There are several options that will depend upon your filesystem, the size and the nature of the data.

  1. Use dump/restore. These are rock solid and will allow you to back up the file in chunks. While I can't give you the exact command you'll need, read through the dump and restore man pages and look online for tutorials which should give you a good idea of how to proceed.

  2. If the array data is genuinely static and won't change from day to day, then use dd which will take a byte for byte copy and supports offsets. simply provide a skip=offset when reading from the original array's device and a seek=offset when writing to the copy. For example:

    origin$ dd if=/dev/array_device of=/dev/protable_device ibs=512 skip=3 count=1
    # travel home...
    destination$ dd if=/dev/portable_device of=/dev/array_device obs=512 seek=3 count=1

    Obviously, you'll want to copy more than 512 bytes every trip, but you get the idea. Once again, the manpage is fairly good and will be useful. It's recommended that you umount your array while doing this so that nothing new get written in. (alternatively, mount as read-only.)

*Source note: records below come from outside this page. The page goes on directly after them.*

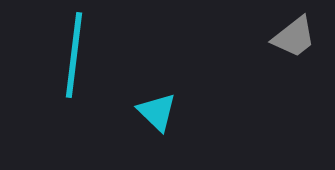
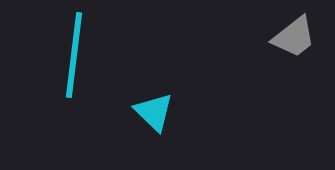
cyan triangle: moved 3 px left
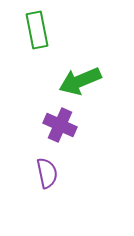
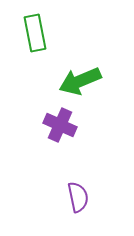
green rectangle: moved 2 px left, 3 px down
purple semicircle: moved 31 px right, 24 px down
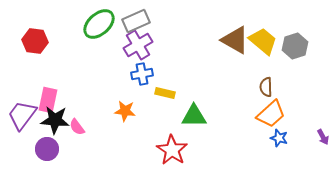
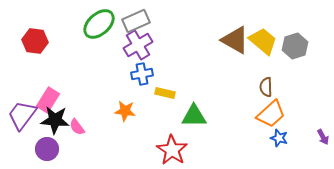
pink rectangle: rotated 20 degrees clockwise
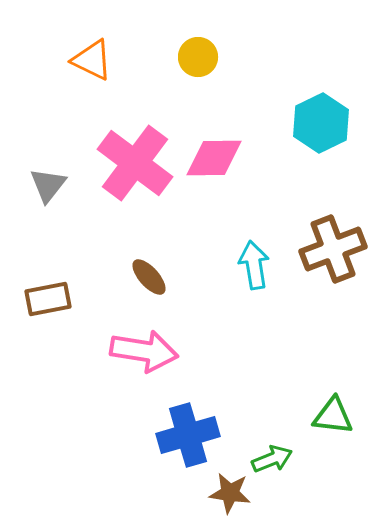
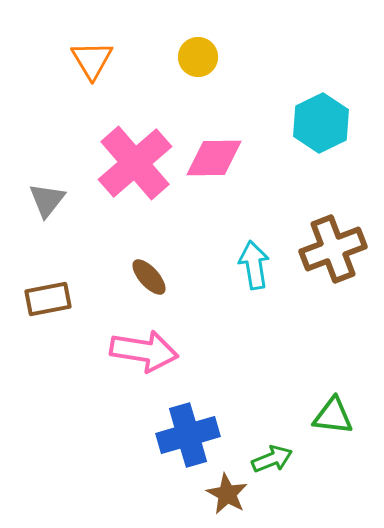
orange triangle: rotated 33 degrees clockwise
pink cross: rotated 12 degrees clockwise
gray triangle: moved 1 px left, 15 px down
brown star: moved 3 px left, 1 px down; rotated 21 degrees clockwise
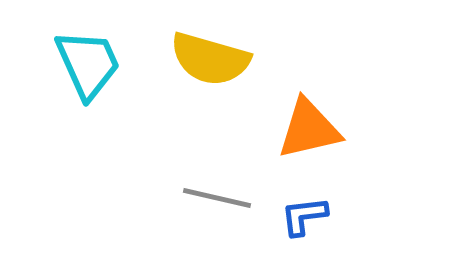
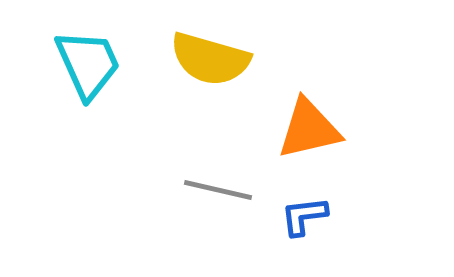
gray line: moved 1 px right, 8 px up
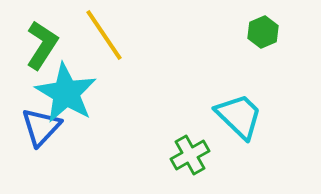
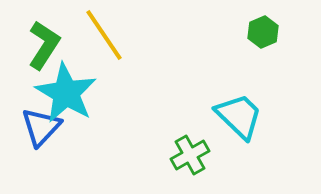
green L-shape: moved 2 px right
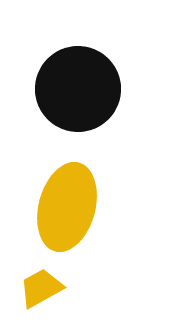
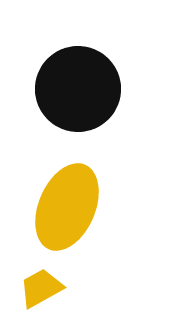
yellow ellipse: rotated 8 degrees clockwise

    You can also pipe dd into bzip2 to minimise space taken:

    dd if=/dev/some_device | bzip2 -c >file.gz
    <file.gz bzip2 -d -c | dd of=/dev/some_device

    I'd recommend that you write to a file and use checksums to verify integrity.

  3. Copy directories at a time while keeping a check-list of directories transferred so far. Having transferred several TBs in this manner myself, I think that this is surprisingly manageable.